Extracted data entries
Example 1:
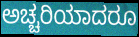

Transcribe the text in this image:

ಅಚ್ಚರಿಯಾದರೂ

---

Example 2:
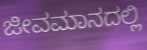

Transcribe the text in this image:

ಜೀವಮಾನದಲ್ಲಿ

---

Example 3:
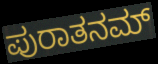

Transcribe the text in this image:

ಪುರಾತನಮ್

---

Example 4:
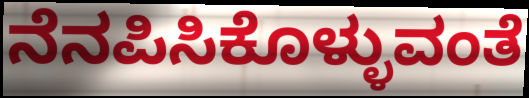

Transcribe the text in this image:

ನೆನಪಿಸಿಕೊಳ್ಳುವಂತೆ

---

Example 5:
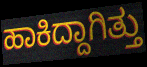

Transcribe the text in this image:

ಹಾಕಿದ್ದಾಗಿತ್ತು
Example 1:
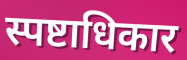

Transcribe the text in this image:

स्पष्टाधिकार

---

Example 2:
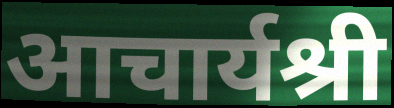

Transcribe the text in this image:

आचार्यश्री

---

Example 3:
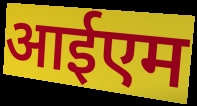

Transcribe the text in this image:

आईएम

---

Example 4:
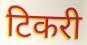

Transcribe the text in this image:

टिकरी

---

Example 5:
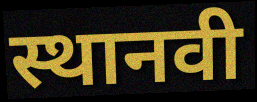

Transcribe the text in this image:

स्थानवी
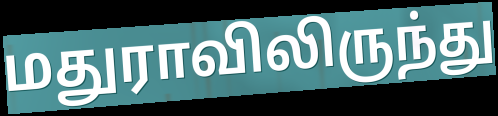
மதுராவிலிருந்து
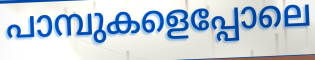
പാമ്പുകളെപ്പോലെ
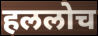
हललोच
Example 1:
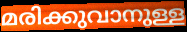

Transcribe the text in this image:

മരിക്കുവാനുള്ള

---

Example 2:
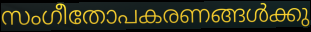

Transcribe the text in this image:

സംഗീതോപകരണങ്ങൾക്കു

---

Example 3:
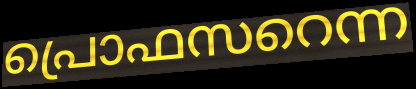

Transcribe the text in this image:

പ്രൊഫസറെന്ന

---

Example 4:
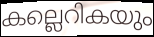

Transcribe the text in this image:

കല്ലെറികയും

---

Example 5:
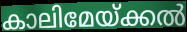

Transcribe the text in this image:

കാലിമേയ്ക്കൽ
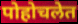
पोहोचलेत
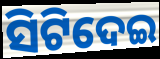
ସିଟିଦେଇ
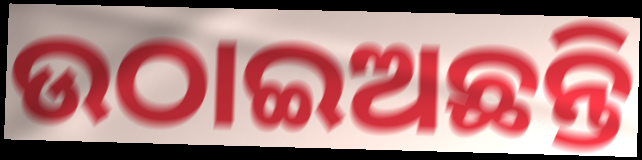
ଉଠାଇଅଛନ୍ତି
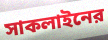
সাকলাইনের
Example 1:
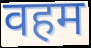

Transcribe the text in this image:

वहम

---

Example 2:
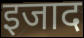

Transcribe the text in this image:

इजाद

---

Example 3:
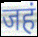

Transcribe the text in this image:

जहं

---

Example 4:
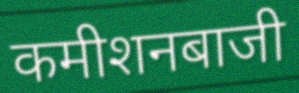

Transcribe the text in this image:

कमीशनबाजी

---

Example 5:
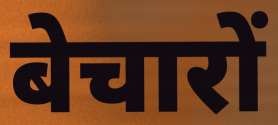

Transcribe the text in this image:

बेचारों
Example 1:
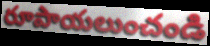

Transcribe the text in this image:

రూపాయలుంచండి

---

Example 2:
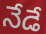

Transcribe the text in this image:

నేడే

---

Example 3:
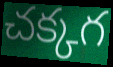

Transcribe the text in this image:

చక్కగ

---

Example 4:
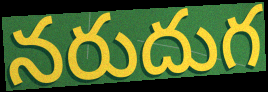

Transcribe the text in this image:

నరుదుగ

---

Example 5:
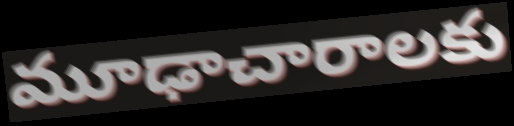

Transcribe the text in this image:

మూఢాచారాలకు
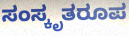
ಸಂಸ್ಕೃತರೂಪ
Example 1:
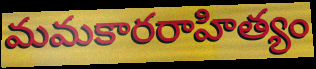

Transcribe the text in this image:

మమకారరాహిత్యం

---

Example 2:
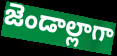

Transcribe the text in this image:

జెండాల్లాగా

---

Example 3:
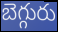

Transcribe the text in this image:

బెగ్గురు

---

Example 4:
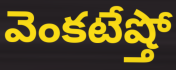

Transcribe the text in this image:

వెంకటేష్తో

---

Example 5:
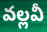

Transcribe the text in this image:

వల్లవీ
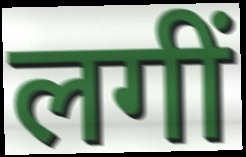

_Work to complete:_
Rewrite all the records, replacing "Transcribe the text in this image" with "Type out the word shown here" and keeping everything else the same. Leave the picture lines out of your answer.

_Finished task:_
Example 1:

Type out the word shown here:

ಅಚ್ಚರಿಯಾದರೂ

---

Example 2:

Type out the word shown here:

ಜೀವಮಾನದಲ್ಲಿ

---

Example 3:

Type out the word shown here:

ಪುರಾತನಮ್

---

Example 4:

Type out the word shown here:

ನೆನಪಿಸಿಕೊಳ್ಳುವಂತೆ

---

Example 5:

Type out the word shown here:

ಹಾಕಿದ್ದಾಗಿತ್ತು
Example 1:

Type out the word shown here:

स्पष्टाधिकार

---

Example 2:

Type out the word shown here:

आचार्यश्री

---

Example 3:

Type out the word shown here:

आईएम

---

Example 4:

Type out the word shown here:

टिकरी

---

Example 5:

Type out the word shown here:

स्थानवी
மதுராவிலிருந்து
പാമ്പുകളെപ്പോലെ
हललोच
Example 1:

Type out the word shown here:

മരിക്കുവാനുള്ള

---

Example 2:

Type out the word shown here:

സംഗീതോപകരണങ്ങൾക്കു

---

Example 3:

Type out the word shown here:

പ്രൊഫസറെന്ന

---

Example 4:

Type out the word shown here:

കല്ലെറികയും

---

Example 5:

Type out the word shown here:

കാലിമേയ്ക്കൽ
पोहोचलेत
ସିଟିଦେଇ
ଉଠାଇଅଛନ୍ତି
সাকলাইনের
Example 1:

Type out the word shown here:

वहम

---

Example 2:

Type out the word shown here:

इजाद

---

Example 3:

Type out the word shown here:

जहं

---

Example 4:

Type out the word shown here:

कमीशनबाजी

---

Example 5:

Type out the word shown here:

बेचारों
Example 1:

Type out the word shown here:

రూపాయలుంచండి

---

Example 2:

Type out the word shown here:

నేడే

---

Example 3:

Type out the word shown here:

చక్కగ

---

Example 4:

Type out the word shown here:

నరుదుగ

---

Example 5:

Type out the word shown here:

మూఢాచారాలకు
ಸಂಸ್ಕೃತರೂಪ
Example 1:

Type out the word shown here:

మమకారరాహిత్యం

---

Example 2:

Type out the word shown here:

జెండాల్లాగా

---

Example 3:

Type out the word shown here:

బెగ్గురు

---

Example 4:

Type out the word shown here:

వెంకటేష్తో

---

Example 5:

Type out the word shown here:

వల్లవీ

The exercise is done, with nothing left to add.